There are two modes of the atomic-force microscopy method. With the contact mode, the tip of the needle (diamond, fullerite or silicon with a hardening coating) is in continuous operation in contact with the surface under investigation. At simplicity of realization of this mode there is also a disadvantage - the possibility of damage to the material or needle being examined. In "quasi-contact" or "non-contact" mode, the parameters of the cantilever's natural oscillations (resonance frequencies, damping of oscillations, phase shift between the acting force and displacement) are measured. The cantilever needle is in this case at a certain distance from the sample surface (10-500 Å) and interacts with it by relatively long-range Van der Waals forces.

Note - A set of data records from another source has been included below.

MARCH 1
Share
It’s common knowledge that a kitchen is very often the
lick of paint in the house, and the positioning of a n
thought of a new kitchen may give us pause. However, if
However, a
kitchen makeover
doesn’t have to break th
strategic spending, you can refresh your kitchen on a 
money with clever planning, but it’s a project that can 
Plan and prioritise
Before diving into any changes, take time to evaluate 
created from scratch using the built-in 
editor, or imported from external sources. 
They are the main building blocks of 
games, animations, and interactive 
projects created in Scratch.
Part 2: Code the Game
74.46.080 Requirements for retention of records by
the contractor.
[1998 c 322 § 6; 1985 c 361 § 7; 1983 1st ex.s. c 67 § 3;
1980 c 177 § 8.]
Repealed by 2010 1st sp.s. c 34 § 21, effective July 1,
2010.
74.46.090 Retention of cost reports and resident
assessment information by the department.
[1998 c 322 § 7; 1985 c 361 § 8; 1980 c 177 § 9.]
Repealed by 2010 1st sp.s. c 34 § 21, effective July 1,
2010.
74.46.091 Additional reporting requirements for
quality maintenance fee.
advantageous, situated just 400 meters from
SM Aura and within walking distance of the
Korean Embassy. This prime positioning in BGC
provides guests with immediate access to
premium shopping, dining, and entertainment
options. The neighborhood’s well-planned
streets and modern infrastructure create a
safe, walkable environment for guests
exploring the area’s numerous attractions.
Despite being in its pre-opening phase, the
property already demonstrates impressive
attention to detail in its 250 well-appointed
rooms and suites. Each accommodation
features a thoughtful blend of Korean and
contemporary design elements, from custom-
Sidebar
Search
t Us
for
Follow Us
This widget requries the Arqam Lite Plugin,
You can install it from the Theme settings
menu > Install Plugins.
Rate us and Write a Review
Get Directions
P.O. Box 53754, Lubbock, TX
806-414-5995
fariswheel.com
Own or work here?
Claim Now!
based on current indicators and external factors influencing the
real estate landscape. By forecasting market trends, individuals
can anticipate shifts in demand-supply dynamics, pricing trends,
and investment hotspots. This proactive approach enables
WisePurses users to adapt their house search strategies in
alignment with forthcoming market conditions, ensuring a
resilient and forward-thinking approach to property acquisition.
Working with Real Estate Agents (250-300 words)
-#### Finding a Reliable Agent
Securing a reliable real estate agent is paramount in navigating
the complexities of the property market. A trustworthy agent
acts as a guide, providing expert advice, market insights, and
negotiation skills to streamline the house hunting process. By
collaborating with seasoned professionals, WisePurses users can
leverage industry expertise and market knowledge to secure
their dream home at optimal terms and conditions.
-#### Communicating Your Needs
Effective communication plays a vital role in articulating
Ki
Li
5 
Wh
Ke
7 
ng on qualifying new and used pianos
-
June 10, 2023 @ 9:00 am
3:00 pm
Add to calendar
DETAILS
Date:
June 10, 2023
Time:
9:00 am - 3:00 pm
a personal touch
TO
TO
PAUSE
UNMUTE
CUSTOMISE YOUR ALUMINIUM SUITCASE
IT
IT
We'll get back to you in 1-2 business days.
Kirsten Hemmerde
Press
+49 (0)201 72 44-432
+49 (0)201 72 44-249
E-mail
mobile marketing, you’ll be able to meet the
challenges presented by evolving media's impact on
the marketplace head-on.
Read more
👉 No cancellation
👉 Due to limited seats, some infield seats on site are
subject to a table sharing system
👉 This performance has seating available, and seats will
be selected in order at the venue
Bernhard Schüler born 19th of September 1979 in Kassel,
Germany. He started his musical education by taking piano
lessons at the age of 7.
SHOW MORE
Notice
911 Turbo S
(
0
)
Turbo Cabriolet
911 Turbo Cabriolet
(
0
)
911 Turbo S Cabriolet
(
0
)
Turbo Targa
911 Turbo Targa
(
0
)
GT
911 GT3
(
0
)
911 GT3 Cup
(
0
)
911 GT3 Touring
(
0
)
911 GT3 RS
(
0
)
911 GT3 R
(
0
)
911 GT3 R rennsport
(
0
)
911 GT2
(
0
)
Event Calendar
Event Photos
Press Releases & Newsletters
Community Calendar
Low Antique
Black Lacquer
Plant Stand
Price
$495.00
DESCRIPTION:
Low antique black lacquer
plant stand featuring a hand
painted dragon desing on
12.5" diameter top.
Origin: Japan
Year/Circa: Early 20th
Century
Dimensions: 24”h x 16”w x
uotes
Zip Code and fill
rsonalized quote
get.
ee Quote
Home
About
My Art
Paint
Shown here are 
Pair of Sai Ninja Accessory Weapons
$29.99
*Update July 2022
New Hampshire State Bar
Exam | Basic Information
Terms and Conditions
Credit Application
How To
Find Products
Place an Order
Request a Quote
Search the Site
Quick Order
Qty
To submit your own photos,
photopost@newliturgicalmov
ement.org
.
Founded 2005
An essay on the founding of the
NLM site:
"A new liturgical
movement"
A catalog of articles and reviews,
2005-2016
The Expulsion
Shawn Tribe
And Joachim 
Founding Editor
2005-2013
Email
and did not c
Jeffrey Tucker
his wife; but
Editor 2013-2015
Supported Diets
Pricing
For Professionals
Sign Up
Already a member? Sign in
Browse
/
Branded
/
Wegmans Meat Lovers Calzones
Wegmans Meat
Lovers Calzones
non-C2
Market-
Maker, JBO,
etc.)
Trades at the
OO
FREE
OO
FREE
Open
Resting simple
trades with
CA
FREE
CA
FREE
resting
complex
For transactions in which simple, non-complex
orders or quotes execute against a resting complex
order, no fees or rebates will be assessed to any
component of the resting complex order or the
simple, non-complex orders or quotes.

In a number of modern instruments, it is possible to measure the friction forces of the needle, to remove the elasticity maps of the studied sections of the material, the electric impedance, to test Nano hardness by scratching, and when using semiconductor diamond needles, the capacity of the sample surface, the conductivity of the near-surface layer, and the determination of the impurity concentration by the change in capacitance. The resolution along the plane (the x and y coordinates) is of the order of 1 nm, and the height (coordinate z) is up to 0.1 nm. The bottleneck of the method is the resistance of the needle material. However, for most of the materials studied, the hardness of a diamond or fullerite needle is quite sufficient.

There are other techniques that can be used in the characterization of nanomaterials:

ü X-Ray Diffraction (XRD)

ü Dynamic light scattering (DLS)

ü Nanoparticle Surface Area Monitor (NSAM)

ü Condensation Particle Counter (CPC)

ü Differential Mobility Analyzer

ü Scanning Mobility Particle Sizer (SMPS)

Control questions:

1. What are the key parameters in the physical characterization of nanostructured materials?

2. Describe the operating principle of the electronic scanning microscope.

3. Explain the importance of the use of Secondary ion mass spectroscopy.

4. Why the Scanning Probe Test Methods are the most widely used in the field of nanomaterials and nanotechnologies?